Maybe there's a 'best of both' worlds approach to this where we have a default validator instance inside of SqlDatabase. That way someone can break it out if they want to, but it still lets them bring some kind of validation if they choose to have their own way of issuing queries:

class SqlDatabase {
  // the default
  protected validator: SqlValidator | null = new SqlValidator({
    allowedStatements: ["SELECT"],
    enableSqlValidation: true,
    maxQueryLength: 10000
  });
}

// 1. I can either pipe to SqlDatabase that has the default validator
model.pipe(new SqlDatabase(...));

// 2. Use a custom validator in SqlDatabase
model.pipe(new SqlDatabase({
  validator: new SqlValidator(...),
  ...
}));

// 3. Or use SqlValidator before using my own database call
model.pipe(new SqlValidator(...)).pipe(dbRunnable);

I could also see it being useful in traces to have a distinct validation step.
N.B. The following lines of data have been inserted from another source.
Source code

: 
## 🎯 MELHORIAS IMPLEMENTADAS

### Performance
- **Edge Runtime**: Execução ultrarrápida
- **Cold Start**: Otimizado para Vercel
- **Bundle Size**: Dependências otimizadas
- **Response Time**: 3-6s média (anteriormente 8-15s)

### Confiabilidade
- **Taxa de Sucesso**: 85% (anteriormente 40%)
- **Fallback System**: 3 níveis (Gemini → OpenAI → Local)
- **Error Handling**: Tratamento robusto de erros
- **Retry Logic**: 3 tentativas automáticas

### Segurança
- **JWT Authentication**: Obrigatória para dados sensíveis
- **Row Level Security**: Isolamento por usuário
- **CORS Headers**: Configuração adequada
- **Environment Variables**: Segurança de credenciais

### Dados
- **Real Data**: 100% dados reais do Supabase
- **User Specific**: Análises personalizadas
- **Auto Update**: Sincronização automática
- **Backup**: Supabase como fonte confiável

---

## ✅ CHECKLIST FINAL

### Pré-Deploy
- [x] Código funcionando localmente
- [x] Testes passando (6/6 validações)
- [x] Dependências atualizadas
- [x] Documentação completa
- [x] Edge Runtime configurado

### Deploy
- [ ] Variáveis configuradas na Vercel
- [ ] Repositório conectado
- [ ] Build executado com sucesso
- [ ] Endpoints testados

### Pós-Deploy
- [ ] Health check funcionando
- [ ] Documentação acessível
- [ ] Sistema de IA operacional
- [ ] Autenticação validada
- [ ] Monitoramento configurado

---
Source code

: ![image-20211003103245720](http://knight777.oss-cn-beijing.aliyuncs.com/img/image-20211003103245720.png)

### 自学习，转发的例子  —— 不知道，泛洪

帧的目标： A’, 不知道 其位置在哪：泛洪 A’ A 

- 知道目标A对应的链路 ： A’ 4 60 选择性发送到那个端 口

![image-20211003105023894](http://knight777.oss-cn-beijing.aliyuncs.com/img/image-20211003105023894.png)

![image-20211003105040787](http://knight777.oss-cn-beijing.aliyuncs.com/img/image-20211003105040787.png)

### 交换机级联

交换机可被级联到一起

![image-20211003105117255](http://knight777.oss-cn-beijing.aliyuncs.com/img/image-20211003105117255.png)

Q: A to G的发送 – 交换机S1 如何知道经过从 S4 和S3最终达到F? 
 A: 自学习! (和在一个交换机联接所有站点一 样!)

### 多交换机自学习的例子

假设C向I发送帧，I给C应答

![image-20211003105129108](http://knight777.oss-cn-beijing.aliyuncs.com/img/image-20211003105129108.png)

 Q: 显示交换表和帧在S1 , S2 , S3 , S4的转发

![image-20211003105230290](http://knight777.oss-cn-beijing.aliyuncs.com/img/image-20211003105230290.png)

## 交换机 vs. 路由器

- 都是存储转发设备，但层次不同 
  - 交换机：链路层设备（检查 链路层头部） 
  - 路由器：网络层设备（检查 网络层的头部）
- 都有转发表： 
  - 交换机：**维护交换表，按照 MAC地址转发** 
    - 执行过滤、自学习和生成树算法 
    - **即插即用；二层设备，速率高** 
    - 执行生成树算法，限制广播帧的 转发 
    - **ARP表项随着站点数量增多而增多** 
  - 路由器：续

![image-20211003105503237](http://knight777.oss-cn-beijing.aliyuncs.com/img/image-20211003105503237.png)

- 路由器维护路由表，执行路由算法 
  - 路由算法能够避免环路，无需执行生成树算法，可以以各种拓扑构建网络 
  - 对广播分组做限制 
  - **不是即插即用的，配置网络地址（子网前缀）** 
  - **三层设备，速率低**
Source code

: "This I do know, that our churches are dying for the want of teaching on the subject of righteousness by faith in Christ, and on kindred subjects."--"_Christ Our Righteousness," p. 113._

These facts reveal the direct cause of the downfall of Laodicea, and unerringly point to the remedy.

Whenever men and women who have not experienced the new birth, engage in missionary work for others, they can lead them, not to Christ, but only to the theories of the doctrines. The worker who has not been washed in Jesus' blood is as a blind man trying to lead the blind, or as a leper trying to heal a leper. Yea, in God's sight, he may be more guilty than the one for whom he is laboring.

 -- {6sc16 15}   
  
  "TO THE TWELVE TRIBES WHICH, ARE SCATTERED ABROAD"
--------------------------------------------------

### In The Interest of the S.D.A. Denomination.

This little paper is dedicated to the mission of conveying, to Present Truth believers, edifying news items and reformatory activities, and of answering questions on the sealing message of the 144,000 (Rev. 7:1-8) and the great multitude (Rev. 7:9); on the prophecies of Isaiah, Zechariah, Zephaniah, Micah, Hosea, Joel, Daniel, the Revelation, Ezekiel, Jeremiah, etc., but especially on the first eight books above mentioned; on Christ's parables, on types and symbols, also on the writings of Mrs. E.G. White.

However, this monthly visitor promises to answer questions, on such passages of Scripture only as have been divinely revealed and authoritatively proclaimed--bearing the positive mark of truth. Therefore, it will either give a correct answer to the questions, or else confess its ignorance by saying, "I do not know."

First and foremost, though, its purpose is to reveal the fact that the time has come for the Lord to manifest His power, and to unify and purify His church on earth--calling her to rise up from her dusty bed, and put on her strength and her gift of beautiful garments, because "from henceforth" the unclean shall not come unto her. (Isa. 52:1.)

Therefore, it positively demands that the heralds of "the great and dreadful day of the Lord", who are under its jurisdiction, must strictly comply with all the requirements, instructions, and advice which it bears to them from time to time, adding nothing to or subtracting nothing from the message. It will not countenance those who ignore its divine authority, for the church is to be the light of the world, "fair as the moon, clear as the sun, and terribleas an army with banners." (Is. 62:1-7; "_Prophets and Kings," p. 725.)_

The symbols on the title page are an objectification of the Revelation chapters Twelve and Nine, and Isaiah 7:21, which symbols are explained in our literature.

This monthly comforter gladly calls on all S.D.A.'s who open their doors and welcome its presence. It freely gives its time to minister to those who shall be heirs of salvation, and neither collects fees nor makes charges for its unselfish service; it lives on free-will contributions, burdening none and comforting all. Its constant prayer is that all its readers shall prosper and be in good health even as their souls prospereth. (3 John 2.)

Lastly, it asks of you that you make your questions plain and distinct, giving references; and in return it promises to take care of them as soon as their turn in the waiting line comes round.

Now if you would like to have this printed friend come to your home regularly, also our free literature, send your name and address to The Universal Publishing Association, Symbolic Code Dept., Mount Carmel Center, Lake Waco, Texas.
Looking into this some more, I'm gathering that the straight to .pipe syntax for SqlDatabase isn't possible today (it isn't a runnable), but it might make for an interesting iteration for sql tooling (this code was last updated 2 years ago!). If we hoist SqlValidator into its own class as a runnable, then it's possible to retrofit SqlDatabase to use validation defaults and also lets us use sql validation in a chain.